1. 31
  1. 6

    this looks cool, and kudos for using LMDB. The 35MB binary size leapt out at me, though — what contributes to that? (LMDB itself is only ~100KB.) Lots of stemming tables and stop-word lists?

    1. 4

      Rust isn’t entirely svelte either. It doesn’t take too many transitive dependencies before you’re at 10MB.

      1. 3

        How do you call yourself minimalist when you’re pulling in that many dependencies?

        1. 11

          To be clear, I’m not the author. But if I were, this would come off more as a personal dig than a real question. Be kind. :)

          1. -1

            Holy passive aggressiveness, batman :)

            Remind me to avoid rhetorical questions in the future.

          2. 7

            It depends what you compare it to. An Elasticsearch x86-64 gzipped tarball is at > 340MB https://www.elastic.co/downloads/elasticsearch

        2. 4

          If anyone wants to figures this out, two tools to use are:

          I am 0.3 certain that at least one significant component is serialization code: rust serialization is fast, but is rumored to inflate binaries quite a bit. I haven’t measured that directly, but I did observe compile time hits due to serialization.

          1. 3

            My guess is assets for the web UI are packed into the binary

          2. 5

            Tantivy, which is also written in Rust and sits on top of Lucene

            It’s inspired by it, sitting on top of it would be tricky given Lucene is a Java library.

            1. 2

              Thanks. I cleared that up.

            2. 4

              Another Rusty alternative is Sonic: https://github.com/valeriansaliou/sonic

              1. 4

                It’s cool, but contrary to TypeSense, doesn’t support HA, although it’s high on the “under consideration” list.

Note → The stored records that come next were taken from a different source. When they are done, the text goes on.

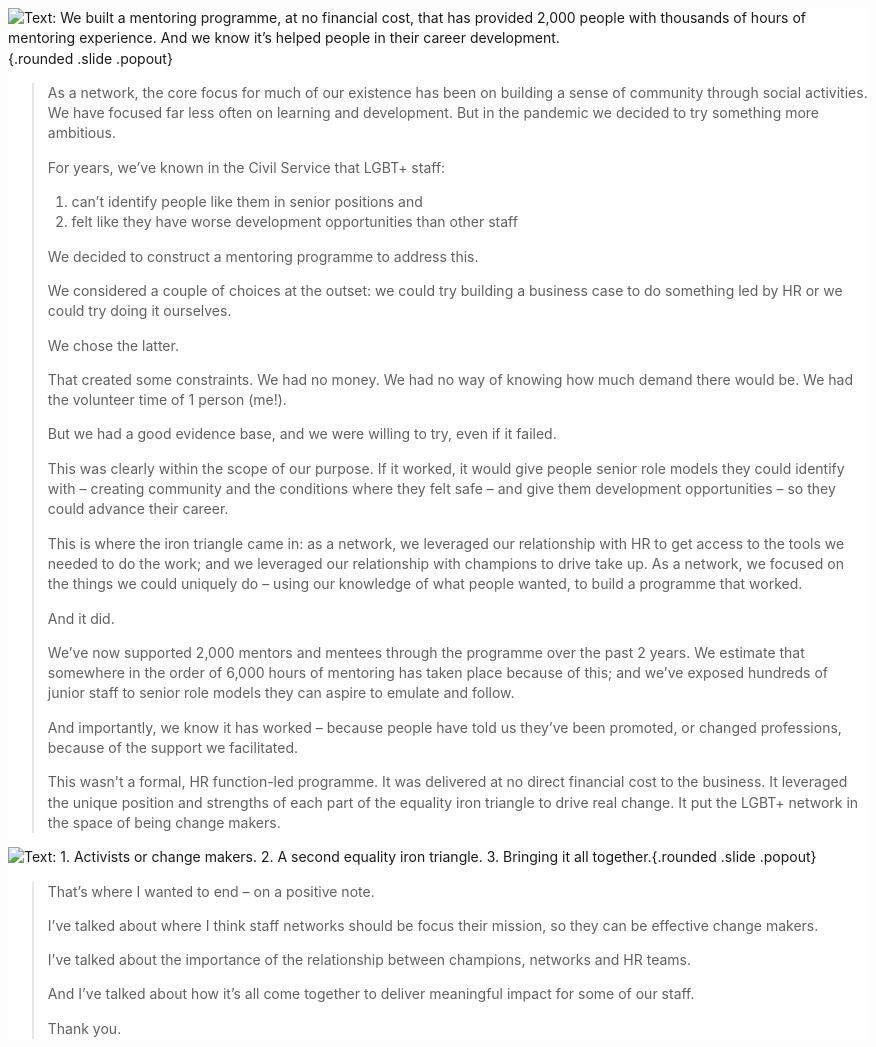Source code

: ![Text: We built a mentoring programme, at no financial cost, that has provided 2,000 people with thousands of hours of mentoring experience. And we know it’s helped people in their career development.](/images/presentation/wig-lgbt-inclusion-moving-from-words-to-action/slide8.jpeg){.rounded .slide .popout}

> As a network, the core focus for much of our existence has been on building a sense of community through social activities. We have focused far less often on learning and development. But in the pandemic we decided to try something more ambitious. 
> 
> For years, we’ve known in the Civil Service that LGBT+ staff:
> 
> 1. can’t identify people like them in senior positions and
> 2. felt like they have worse development opportunities than other staff
> 
> We decided to construct a mentoring programme to address this.
> 
> We considered a couple of choices at the outset: we could try building a business case to do something led by HR or we could try doing it ourselves. 
> 
> We chose the latter.
> 
> That created some constraints. We had no money. We had no way of knowing how much demand there would be. We had the volunteer time of 1 person (me!).
> 
> But we had a good evidence base, and we were willing to try, even if it failed.
> 
> This was clearly within the scope of our purpose. If it worked, it would give people senior role models they could identify with – creating community and the conditions where they felt safe – and give them development opportunities – so they could advance their career.
> 
> This is where the iron triangle came in: as a network, we leveraged our relationship with HR to get access to the tools we needed to do the work; and we leveraged our relationship with champions to drive take up. As a network, we focused on the things we could uniquely do – using our knowledge of what people wanted, to build a programme that worked.
> 
> And it did. 
> 
> We’ve now supported 2,000 mentors and mentees through the programme over the past 2 years. We estimate that somewhere in the order of 6,000 hours of mentoring has taken place because of this; and we’ve exposed hundreds of junior staff to senior role models they can aspire to emulate and follow.
> 
> And importantly, we know it has worked – because people have told us they’ve been promoted, or changed professions, because of the support we facilitated.
> 
> This wasn't a formal, HR function-led programme. It was delivered at no direct financial cost to the business. It leveraged the unique position and strengths of each part of the equality iron triangle to drive real change. It put the LGBT+ network in the space of being change makers. 

![Text: 1. Activists or change makers. 2. A second equality iron triangle. 3. Bringing it all together.](/images/presentation/wig-lgbt-inclusion-moving-from-words-to-action/slide9.jpeg){.rounded .slide .popout}

> That’s where I wanted to end – on a positive note.
> 
> I’ve talked about where I think staff networks should be focus their mission, so they can be effective change makers.
> 
> I’ve talked about the importance of the relationship between champions, networks and HR teams.
> 
> And I’ve talked about how it’s all come together to deliver meaningful impact for some of our staff.
> 
> Thank you.

</div>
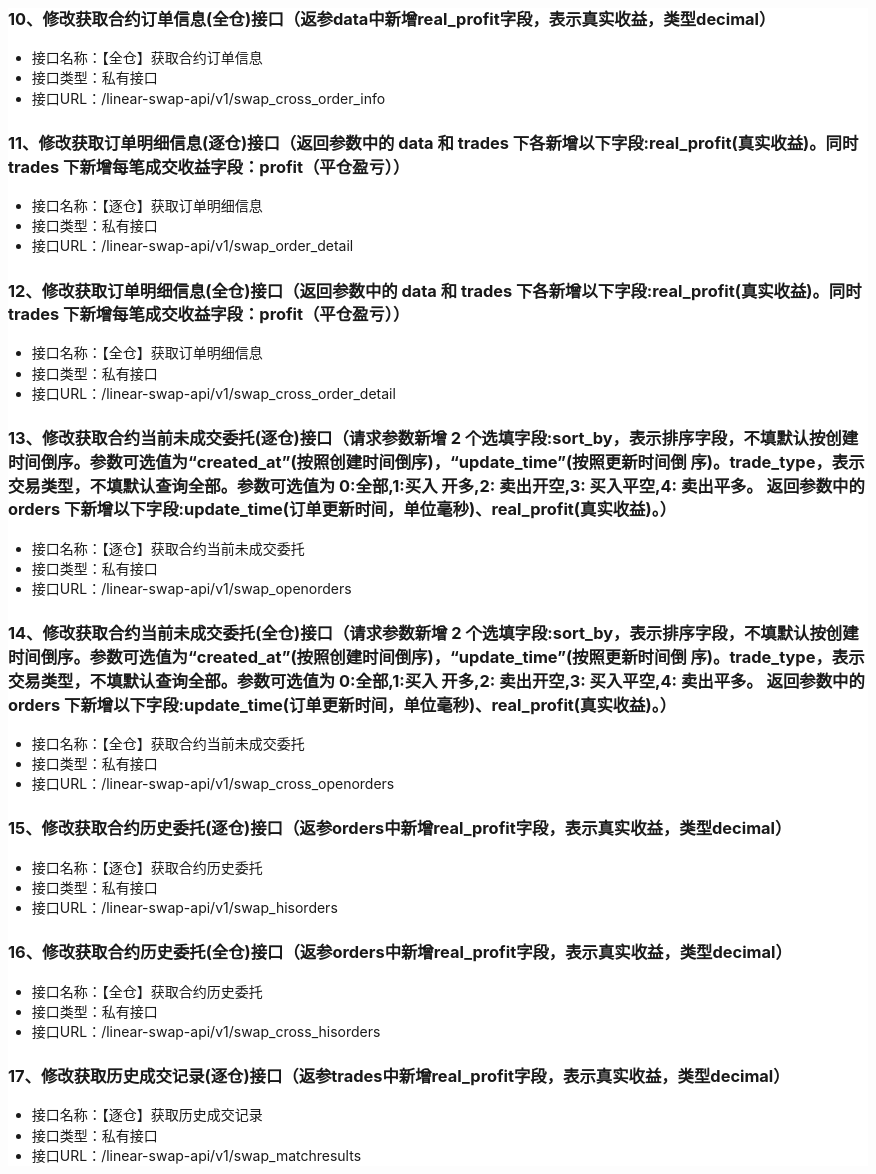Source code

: ### 10、修改获取合约订单信息(全仓)接口（返参data中新增real_profit字段，表示真实收益，类型decimal）
 - 接口名称：【全仓】获取合约订单信息
 - 接口类型：私有接口
 - 接口URL：/linear-swap-api/v1/swap_cross_order_info

### 11、修改获取订单明细信息(逐仓)接口（返回参数中的 data 和 trades 下各新增以下字段:real_profit(真实收益)。同时 trades 下新增每笔成交收益字段：profit（平仓盈亏））
 - 接口名称：【逐仓】获取订单明细信息
 - 接口类型：私有接口
 - 接口URL：/linear-swap-api/v1/swap_order_detail

### 12、修改获取订单明细信息(全仓)接口（返回参数中的 data 和 trades 下各新增以下字段:real_profit(真实收益)。同时 trades 下新增每笔成交收益字段：profit（平仓盈亏））
 - 接口名称：【全仓】获取订单明细信息
 - 接口类型：私有接口
 - 接口URL：/linear-swap-api/v1/swap_cross_order_detail

### 13、修改获取合约当前未成交委托(逐仓)接口（请求参数新增 2 个选填字段:sort_by，表示排序字段，不填默认按创建时间倒序。参数可选值为“created_at”(按照创建时间倒序)，“update_time”(按照更新时间倒 序)。trade_type，表示交易类型，不填默认查询全部。参数可选值为 0:全部,1:买入 开多,2: 卖出开空,3: 买入平空,4: 卖出平多。 返回参数中的 orders 下新增以下字段:update_time(订单更新时间，单位毫秒)、real_profit(真实收益)。）
 - 接口名称：【逐仓】获取合约当前未成交委托
 - 接口类型：私有接口
 - 接口URL：/linear-swap-api/v1/swap_openorders

### 14、修改获取合约当前未成交委托(全仓)接口（请求参数新增 2 个选填字段:sort_by，表示排序字段，不填默认按创建时间倒序。参数可选值为“created_at”(按照创建时间倒序)，“update_time”(按照更新时间倒 序)。trade_type，表示交易类型，不填默认查询全部。参数可选值为 0:全部,1:买入 开多,2: 卖出开空,3: 买入平空,4: 卖出平多。 返回参数中的 orders 下新增以下字段:update_time(订单更新时间，单位毫秒)、real_profit(真实收益)。）
 - 接口名称：【全仓】获取合约当前未成交委托
 - 接口类型：私有接口
 - 接口URL：/linear-swap-api/v1/swap_cross_openorders

### 15、修改获取合约历史委托(逐仓)接口（返参orders中新增real_profit字段，表示真实收益，类型decimal）
 - 接口名称：【逐仓】获取合约历史委托
 - 接口类型：私有接口
 - 接口URL：/linear-swap-api/v1/swap_hisorders

### 16、修改获取合约历史委托(全仓)接口（返参orders中新增real_profit字段，表示真实收益，类型decimal）
 - 接口名称：【全仓】获取合约历史委托
 - 接口类型：私有接口
 - 接口URL：/linear-swap-api/v1/swap_cross_hisorders

### 17、修改获取历史成交记录(逐仓)接口（返参trades中新增real_profit字段，表示真实收益，类型decimal）
 - 接口名称：【逐仓】获取历史成交记录
 - 接口类型：私有接口
 - 接口URL：/linear-swap-api/v1/swap_matchresults
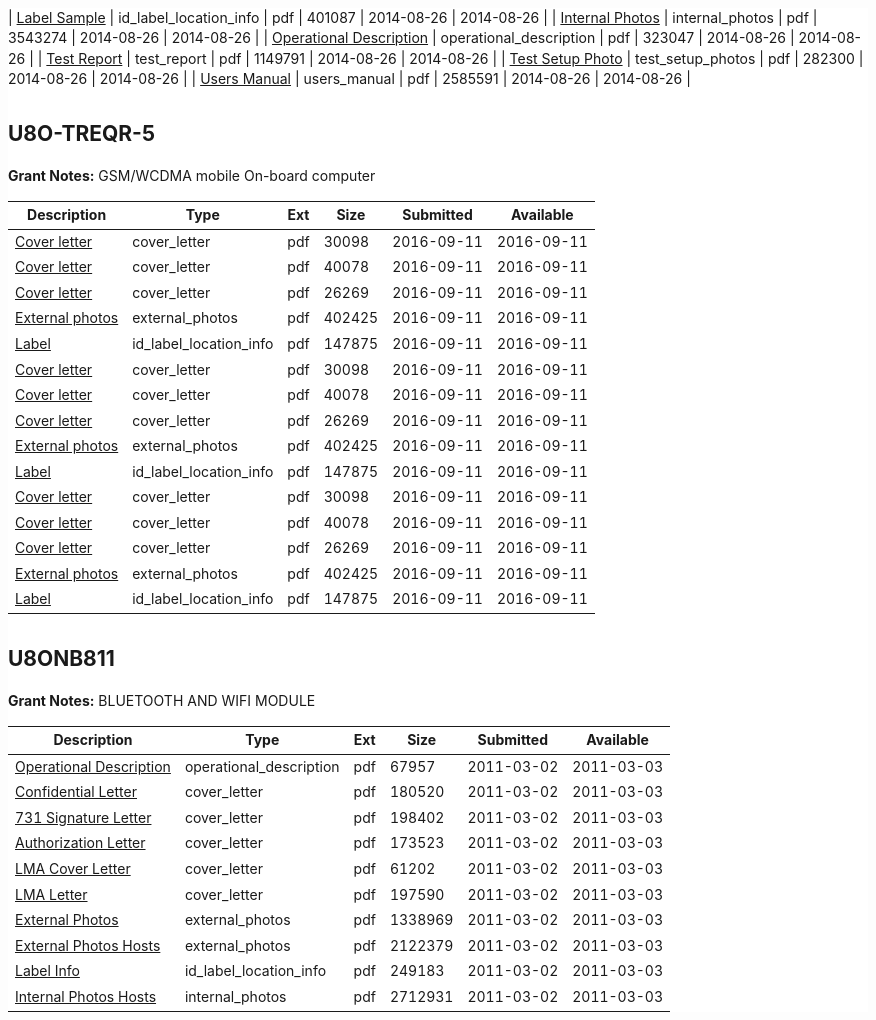 | [Label Sample](U8ONB860/6a80d0fb70e2d1c37fbde931a77bccb2/2369494.pdf) | id_label_location_info | pdf | 401087 | 2014-08-26 | 2014-08-26 |
| [Internal Photos](U8ONB860/6a80d0fb70e2d1c37fbde931a77bccb2/2369498.pdf) | internal_photos | pdf | 3543274 | 2014-08-26 | 2014-08-26 |
| [Operational Description](U8ONB860/6a80d0fb70e2d1c37fbde931a77bccb2/2369492.pdf) | operational_description | pdf | 323047 | 2014-08-26 | 2014-08-26 |
| [Test Report](U8ONB860/6a80d0fb70e2d1c37fbde931a77bccb2/2369517.pdf) | test_report | pdf | 1149791 | 2014-08-26 | 2014-08-26 |
| [Test Setup Photo](U8ONB860/6a80d0fb70e2d1c37fbde931a77bccb2/2369497.pdf) | test_setup_photos | pdf | 282300 | 2014-08-26 | 2014-08-26 |
| [Users Manual](U8ONB860/6a80d0fb70e2d1c37fbde931a77bccb2/2369499.pdf) | users_manual | pdf | 2585591 | 2014-08-26 | 2014-08-26 |
## U8O-TREQR-5
**Grant Notes:** GSM/WCDMA mobile On-board computer

| Description | Type | Ext | Size | Submitted | Available |
| ----------- | ---- | --- | ---- | --------- | --------- |
| [Cover letter](U8O-TREQR-5/c01029044df1d572289946df81e14467/3130416.pdf) | cover_letter | pdf | 30098 | 2016-09-11 | 2016-09-11 |
| [Cover letter](U8O-TREQR-5/c01029044df1d572289946df81e14467/3130417.pdf) | cover_letter | pdf | 40078 | 2016-09-11 | 2016-09-11 |
| [Cover letter](U8O-TREQR-5/c01029044df1d572289946df81e14467/3130418.pdf) | cover_letter | pdf | 26269 | 2016-09-11 | 2016-09-11 |
| [External photos](U8O-TREQR-5/c01029044df1d572289946df81e14467/3130419.pdf) | external_photos | pdf | 402425 | 2016-09-11 | 2016-09-11 |
| [Label](U8O-TREQR-5/c01029044df1d572289946df81e14467/3130420.pdf) | id_label_location_info | pdf | 147875 | 2016-09-11 | 2016-09-11 |
| [Cover letter](U8O-TREQR-5/7f78a3903b17ff815e4b578d89af1faf/3130416.pdf) | cover_letter | pdf | 30098 | 2016-09-11 | 2016-09-11 |
| [Cover letter](U8O-TREQR-5/7f78a3903b17ff815e4b578d89af1faf/3130417.pdf) | cover_letter | pdf | 40078 | 2016-09-11 | 2016-09-11 |
| [Cover letter](U8O-TREQR-5/7f78a3903b17ff815e4b578d89af1faf/3130418.pdf) | cover_letter | pdf | 26269 | 2016-09-11 | 2016-09-11 |
| [External photos](U8O-TREQR-5/7f78a3903b17ff815e4b578d89af1faf/3130419.pdf) | external_photos | pdf | 402425 | 2016-09-11 | 2016-09-11 |
| [Label](U8O-TREQR-5/7f78a3903b17ff815e4b578d89af1faf/3130420.pdf) | id_label_location_info | pdf | 147875 | 2016-09-11 | 2016-09-11 |
| [Cover letter](U8O-TREQR-5/22633d4380d254ef14fba6e6354fbc2d/3130416.pdf) | cover_letter | pdf | 30098 | 2016-09-11 | 2016-09-11 |
| [Cover letter](U8O-TREQR-5/22633d4380d254ef14fba6e6354fbc2d/3130417.pdf) | cover_letter | pdf | 40078 | 2016-09-11 | 2016-09-11 |
| [Cover letter](U8O-TREQR-5/22633d4380d254ef14fba6e6354fbc2d/3130418.pdf) | cover_letter | pdf | 26269 | 2016-09-11 | 2016-09-11 |
| [External photos](U8O-TREQR-5/22633d4380d254ef14fba6e6354fbc2d/3130419.pdf) | external_photos | pdf | 402425 | 2016-09-11 | 2016-09-11 |
| [Label](U8O-TREQR-5/22633d4380d254ef14fba6e6354fbc2d/3130420.pdf) | id_label_location_info | pdf | 147875 | 2016-09-11 | 2016-09-11 |
## U8ONB811
**Grant Notes:** BLUETOOTH AND WIFI MODULE

| Description | Type | Ext | Size | Submitted | Available |
| ----------- | ---- | --- | ---- | --------- | --------- |
| [Operational Description](U8ONB811/b59647d9c191aacc96851e3aec6beef1/1424477.pdf) | operational_description | pdf | 67957 | 2011-03-02 | 2011-03-03 |
| [Confidential Letter](U8ONB811/b59647d9c191aacc96851e3aec6beef1/1424467.pdf) | cover_letter | pdf | 180520 | 2011-03-02 | 2011-03-03 |
| [731 Signature Letter](U8ONB811/b59647d9c191aacc96851e3aec6beef1/1424469.pdf) | cover_letter | pdf | 198402 | 2011-03-02 | 2011-03-03 |
| [Authorization Letter](U8ONB811/b59647d9c191aacc96851e3aec6beef1/1424473.pdf) | cover_letter | pdf | 173523 | 2011-03-02 | 2011-03-03 |
| [LMA Cover Letter](U8ONB811/b59647d9c191aacc96851e3aec6beef1/1424475.pdf) | cover_letter | pdf | 61202 | 2011-03-02 | 2011-03-03 |
| [LMA Letter](U8ONB811/b59647d9c191aacc96851e3aec6beef1/1424476.pdf) | cover_letter | pdf | 197590 | 2011-03-02 | 2011-03-03 |
| [External Photos](U8ONB811/b59647d9c191aacc96851e3aec6beef1/1424485.pdf) | external_photos | pdf | 1338969 | 2011-03-02 | 2011-03-03 |
| [External Photos Hosts](U8ONB811/b59647d9c191aacc96851e3aec6beef1/1424470.pdf) | external_photos | pdf | 2122379 | 2011-03-02 | 2011-03-03 |
| [Label Info](U8ONB811/b59647d9c191aacc96851e3aec6beef1/1424474.pdf) | id_label_location_info | pdf | 249183 | 2011-03-02 | 2011-03-03 |
| [Internal Photos Hosts](U8ONB811/b59647d9c191aacc96851e3aec6beef1/1424471.pdf) | internal_photos | pdf | 2712931 | 2011-03-02 | 2011-03-03 |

                The Rust SDK is also a bit surprising. For instance, the fn to add documents to the index, add_documents() is async and therefore “returns” a future, but the future is itself a data structure representing “progress”, which seems redundant and error-prone. So in order to wait for completion of add_documents(), a wait_for_pending_update() (which has some arbitrary defaults, BTW) loop is needed instead of simply doing add_documents(...).await?.

                I also don’t see any support of atomic transactions in contrast to e.g. Tantivy.

                1. 1

                  Seems very interesting. I wonder how it compares to Xapian.